I have to admit to you that I am not a buffet fan.
I don’t care how good the food is when it’s first cooked, sitting on a buffet for long tends to make it lose it’s pop, no matter what you do to it. There are some things that work well with buffets, and some things that don’t. For instance- soupy things or things in a broth, or some sauces tend to hold up well, while fried things and things that will separate or get too cool are usually not as good.
But isn’t that why we have buffets? So everyone can find those things they like for one price and enjoy them?
Such is the case with Cajun King. There were many things I loved about the food, and a few things that didn’t work on the buffet. It’s just the curse of the buffet-style service. But there were so many things that did work, I’m going to focus on the good things because Cajun King offers some things that are absolutely delicious.
The entire buffet is offered and paid for at the door when you walk in the door. You pay your $9.95 (plus price for drink if you get one), and then you’re given free reign of the place for the remainder of the visit. The entire time we were there, the place was hopping, and that is always a great sign if you ask me.
The decor hasn’t been changed much since Dina’s Cafe used to operate in the same space.
There are a few new touches like Mardi Gras beads that hang from the lights and a few Mardi Gras masks on the wall. But this is one of those places that you go to for fun and food, and decor just isn’t that important.
The buffet makes an L-shape, and I have to say, I approached it tentatively.
I had heard of a few things that I needed to try so I knew to try the crawfish etouffée, and the fried chicken. I also tried a helping of cornbread, the blackened chicken pasta and some au gratin potatoes to start.
The étouffée was amazing and I loved it served over some dirty rice.
It’s a good thing I don’t work at Furr’s. I would get fired for my sloppy dishing-up skills. This was pretty spicey for me (but I’m a weanie) and I loved the flavors.

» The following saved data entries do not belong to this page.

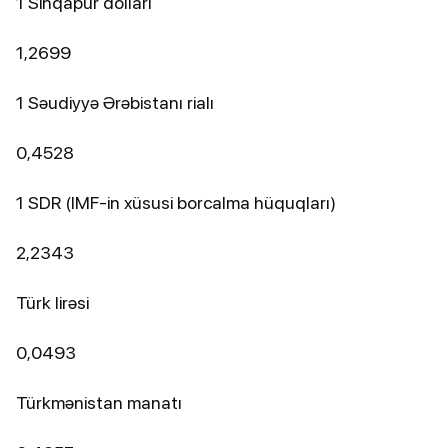
1 Sinqapur dolları
1,2699
1 Səudiyyə Ərəbistanı rialı
0,4528
1 SDR (IMF-in xüsusi borcalma hüquqları)
2,2343
Türk lirəsi
0,0493
Türkmənistan manatı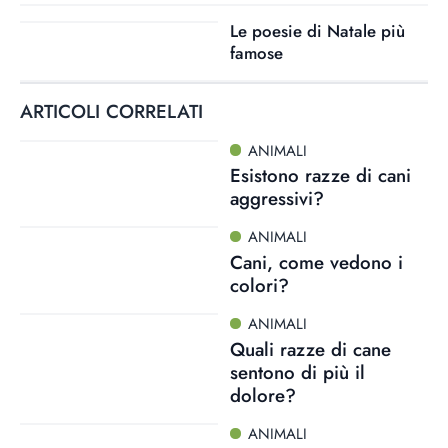
Le poesie di Natale più
famose
ARTICOLI CORRELATI
ANIMALI
Esistono razze di cani
aggressivi?
ANIMALI
Cani, come vedono i
colori?
ANIMALI
Quali razze di cane
sentono di più il
dolore?
ANIMALI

The chicken was great and I’m not a big fried chicken nut. It was seasoned well and had a hint of sweetness as well in the batter. Very yummy.
I had a bowl of their collard greens (we like to eat it with rice) and they were really good. I mean way good!
Mr. Wonderful is a huge greens fan and he smiled bigtime when he ate these.
Mr. Wonderful will tell you every time he eats greens how, when in elementary school, they had to clean their plate before going outside. Once a week they had greens, and all the kids at the table gave him their greens helping because he was the only kid who liked them. The man loves him some collard greens.
In fact, Mr. Wonderful really, really loved this place.
But when I arrived back at the table, what had arrived in my absence quickly became the star of the show. Fresh, hot, melt-in-your-mouth catfish strips.
This ruined me for the rest of the trip for anything else. Cut in thin strips, this is the best catfish I’ve had in a long, long while. It comes fresh out of the fryer and is brought to your table with a tangy honey mustard-type sauce that I loved. When your plate is emptied, they will bring you more, for as long as you like. I can’t say enough about how good this is…so I’ll say it once again…this is GOOD!
I would go again just for this.
These also come out hot and fresh with the catfish. Beignets – the French version of doughnut holes.
These were freshly fried as well and all-you-can-eat, but I just didn’t want to fill up on fried dough.
And I wanted more of that catfish. Seriously, I’m thinking about it now, and I want some.
Another worth while mention -the bread pudding.
I don’t usually like bread pudding, so when the owner told me I had to try it, I was thinking “yeah right”. However, Mr. Wonderful got a plate and I decided to taste it.
And I liked it. It was like a plate full of a gooey cinnamon roll. It was wonderfully, sinfully, sweetly delicious.
We met Ken Mills while we were there, and you’ll never meet a nicer guy.
Ken, (who owned two restaurants in New Orleans and hails from there) co-owns the restaurant with Simeon Adda (former owner of Wellington Pancake House) and the two decided to venture into bringing Oklahoma some New Orleans style food and apparently it’s working, due to the revolving door of folks we saw pouring into the restaurant while we were there.
I am going back to Cajun King soon. This time I will fill my plate with étouffée, greens, chicken, and bread pudding but I will save most of my stomach-space for catfish.